> Texto fuente
★ ★ ★ ★

En esta novela profunda, inteligente y divertida, muy cercana al género de aprendizaje o de formación, el escritor y abogado ecuatoriano Miguel Molina Díaz retrata a un personaje que viaja a llorar una decepción amorosa a miles de kilómetros de Sudamérica, específicamente a Cataluña, en donde buscará forjarse como autor literario y también a inventarse una nueva existencia.
Por Camilo Arancibia Hurtado
Publicado el 2.10.2023
¿Qué nos atrae a nosotros, latinoamericanos, de la ciudad de Barcelona? ¿Es acaso el camino que otros cruzaron como García Márquez, Vargas Llosa o José Donoso? ¿Por qué, cuando estamos acá, vamos a buscar los sitios donde vivieron? ¿Qué energía diluida esperamos encontrar ahí? Algo de esto hay en la novela profunda, inteligente y divertida de Miguel Molina Díaz (Quito, 1992).
Emilio, un joven con los recursos justos, cruza el mundo desde Ecuador para recalar en el siempre distinguido barrio de Sant Gervasi en Barcelona. Un fantasma recorre su interior: la idea de convertirse en escritor latinoamericano sea lo que sea que signifique eso.
Como tantos, ha leído Los detectives salvajes de Bolaño y entiende que su destino es el viaje. ¿Por qué Barcelona? ¿Qué hay en esta ciudad que excita los ánimos púberes de los escritores de 30 años? Quizás la ciudad condal se convierte en un espacio de aparición para aquellas inquietudes que en los países de origen no se pueden llevar a cabo.
En el caso de Emilio la determinación es clara desde el principio: «Fui a Barcelona porque estaba convencido de que era la única forma de triunfar en la literatura… había decidido que mi destino era ser el máximo representante de la literatura ecuatoriana» (p. 6).
Sin más, esta ciudad nos hace boom en los corazones y pensamos inmediatamente en Carmen Balcells. Nos vemos sentados en una mesa donde podremos dar discursos sobre la «política latinoamericana», escribir una columna semanal en El País y ser entrevistado cada vez que en nuestro país a alguien se le ocurre innovar con demasiado brío en el campo ideológico.
Todo lo anterior, claro, con una buena botella de vino y alguna tapa. Barcelona, entonces, como un lugar donde explorar una utopía en tamaño bolsillo, pero distribuible hacia el mundo. Emilio cree poder lograr la hazaña lejos de su tierra. El joven, eso sí, también tiene otros motivos.
Mentir, escribir para llorar
Como en toda novela de aprendizaje hay un corazón roto que debe su quiebre a un nombre y apellido: Martina Moscoso. El país se ha vuelto un lugar hostil pues ahí encontramos un «No» cuando en realidad, en la ensoñación de la aventura, Barcelona (o cualquier lugar), nos dice «Sí».

★ ★ ★ ★

> Datos proporcionados
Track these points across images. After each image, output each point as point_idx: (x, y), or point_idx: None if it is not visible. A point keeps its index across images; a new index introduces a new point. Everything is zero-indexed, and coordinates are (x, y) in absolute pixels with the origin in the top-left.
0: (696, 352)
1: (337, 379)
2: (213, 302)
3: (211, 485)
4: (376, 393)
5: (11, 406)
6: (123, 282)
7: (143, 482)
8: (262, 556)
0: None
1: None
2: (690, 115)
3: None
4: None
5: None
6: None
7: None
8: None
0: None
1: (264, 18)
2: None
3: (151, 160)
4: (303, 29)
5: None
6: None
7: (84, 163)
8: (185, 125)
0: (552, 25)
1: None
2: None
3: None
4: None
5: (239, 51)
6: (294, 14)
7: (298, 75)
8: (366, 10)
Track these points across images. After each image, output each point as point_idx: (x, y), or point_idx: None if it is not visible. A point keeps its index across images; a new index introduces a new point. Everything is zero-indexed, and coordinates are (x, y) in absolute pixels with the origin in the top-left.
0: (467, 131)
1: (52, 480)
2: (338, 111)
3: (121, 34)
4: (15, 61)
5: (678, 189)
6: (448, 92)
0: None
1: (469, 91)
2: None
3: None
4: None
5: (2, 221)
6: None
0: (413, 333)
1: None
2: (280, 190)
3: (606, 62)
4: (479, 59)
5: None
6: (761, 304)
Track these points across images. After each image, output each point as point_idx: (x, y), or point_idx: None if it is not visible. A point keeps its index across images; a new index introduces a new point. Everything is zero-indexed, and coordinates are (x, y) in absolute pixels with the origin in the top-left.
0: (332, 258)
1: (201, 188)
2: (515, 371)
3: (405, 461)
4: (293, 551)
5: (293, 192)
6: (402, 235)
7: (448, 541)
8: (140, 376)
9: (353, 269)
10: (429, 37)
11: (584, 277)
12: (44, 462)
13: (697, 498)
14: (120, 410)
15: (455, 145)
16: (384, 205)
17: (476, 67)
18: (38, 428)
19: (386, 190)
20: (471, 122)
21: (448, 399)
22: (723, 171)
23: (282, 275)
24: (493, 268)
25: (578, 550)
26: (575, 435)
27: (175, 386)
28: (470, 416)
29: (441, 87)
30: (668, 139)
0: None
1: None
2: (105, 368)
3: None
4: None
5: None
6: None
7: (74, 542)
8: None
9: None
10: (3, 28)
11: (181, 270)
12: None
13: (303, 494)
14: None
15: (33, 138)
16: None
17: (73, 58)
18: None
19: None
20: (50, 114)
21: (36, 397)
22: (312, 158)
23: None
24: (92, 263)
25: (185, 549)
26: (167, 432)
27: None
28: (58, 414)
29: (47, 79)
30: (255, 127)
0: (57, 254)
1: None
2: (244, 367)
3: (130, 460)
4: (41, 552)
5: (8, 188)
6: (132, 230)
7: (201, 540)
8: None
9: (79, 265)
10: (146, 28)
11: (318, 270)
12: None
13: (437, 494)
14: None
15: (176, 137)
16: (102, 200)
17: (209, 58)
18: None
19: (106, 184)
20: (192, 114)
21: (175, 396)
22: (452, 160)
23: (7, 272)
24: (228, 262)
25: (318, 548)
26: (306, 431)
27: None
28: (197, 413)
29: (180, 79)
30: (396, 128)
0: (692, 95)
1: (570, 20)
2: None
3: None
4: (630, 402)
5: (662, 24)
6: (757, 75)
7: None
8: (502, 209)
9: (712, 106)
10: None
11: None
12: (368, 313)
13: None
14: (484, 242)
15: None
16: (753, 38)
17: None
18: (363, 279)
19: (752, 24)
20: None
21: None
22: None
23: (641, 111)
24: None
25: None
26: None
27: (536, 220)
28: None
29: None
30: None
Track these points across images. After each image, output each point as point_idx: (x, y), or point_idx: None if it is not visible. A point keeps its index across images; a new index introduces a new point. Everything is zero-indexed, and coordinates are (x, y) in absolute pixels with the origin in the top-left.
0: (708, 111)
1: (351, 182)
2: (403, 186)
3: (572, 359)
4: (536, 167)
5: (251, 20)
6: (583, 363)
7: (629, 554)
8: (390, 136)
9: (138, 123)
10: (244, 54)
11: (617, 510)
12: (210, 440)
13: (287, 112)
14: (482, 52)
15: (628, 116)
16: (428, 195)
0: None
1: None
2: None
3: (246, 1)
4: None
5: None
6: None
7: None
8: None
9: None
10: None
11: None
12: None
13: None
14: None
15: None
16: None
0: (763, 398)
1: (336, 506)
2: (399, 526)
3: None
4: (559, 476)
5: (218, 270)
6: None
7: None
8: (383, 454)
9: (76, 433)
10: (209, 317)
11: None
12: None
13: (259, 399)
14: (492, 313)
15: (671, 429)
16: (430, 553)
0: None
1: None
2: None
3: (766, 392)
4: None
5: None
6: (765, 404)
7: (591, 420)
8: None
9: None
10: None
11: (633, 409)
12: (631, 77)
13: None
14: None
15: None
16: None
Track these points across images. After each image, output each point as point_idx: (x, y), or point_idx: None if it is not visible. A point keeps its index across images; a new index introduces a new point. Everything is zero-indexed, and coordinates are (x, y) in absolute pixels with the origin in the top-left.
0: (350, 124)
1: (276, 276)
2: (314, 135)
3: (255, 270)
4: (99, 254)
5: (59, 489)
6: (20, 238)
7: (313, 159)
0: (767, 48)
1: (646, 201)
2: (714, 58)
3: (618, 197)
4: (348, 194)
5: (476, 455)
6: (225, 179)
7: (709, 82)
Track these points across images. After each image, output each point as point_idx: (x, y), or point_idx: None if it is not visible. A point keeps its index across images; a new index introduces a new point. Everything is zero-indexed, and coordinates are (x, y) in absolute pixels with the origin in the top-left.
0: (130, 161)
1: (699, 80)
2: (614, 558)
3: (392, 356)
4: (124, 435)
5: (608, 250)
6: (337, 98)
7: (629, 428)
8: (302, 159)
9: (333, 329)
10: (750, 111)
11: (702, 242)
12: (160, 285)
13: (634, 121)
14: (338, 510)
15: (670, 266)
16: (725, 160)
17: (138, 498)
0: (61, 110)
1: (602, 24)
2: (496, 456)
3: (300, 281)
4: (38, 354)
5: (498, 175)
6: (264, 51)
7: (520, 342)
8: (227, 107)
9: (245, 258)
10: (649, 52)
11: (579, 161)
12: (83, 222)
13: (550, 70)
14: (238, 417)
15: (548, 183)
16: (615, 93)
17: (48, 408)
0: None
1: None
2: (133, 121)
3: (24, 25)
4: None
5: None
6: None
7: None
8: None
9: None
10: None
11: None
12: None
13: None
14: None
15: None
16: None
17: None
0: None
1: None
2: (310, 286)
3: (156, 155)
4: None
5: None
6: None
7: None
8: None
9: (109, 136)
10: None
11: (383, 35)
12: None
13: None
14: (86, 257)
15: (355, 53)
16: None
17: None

★ ★ ★ ★

> Por hacer
Actualiza el fragmento de la reseña de la novela que va desde "Sin más, esta" hasta "el campo ideológico.", ambos incluidos, y pon "mensual" en lugar de "semanal".

> Respuesta a la tarea
Sin más, esta ciudad nos hace boom en los corazones y pensamos inmediatamente en Carmen Balcells. Nos vemos sentados en una mesa donde podremos dar discursos sobre la «política latinoamericana», escribir una columna mensual en El País y ser entrevistado cada vez que en nuestro país a alguien se le ocurre innovar con demasiado brío en el campo ideológico.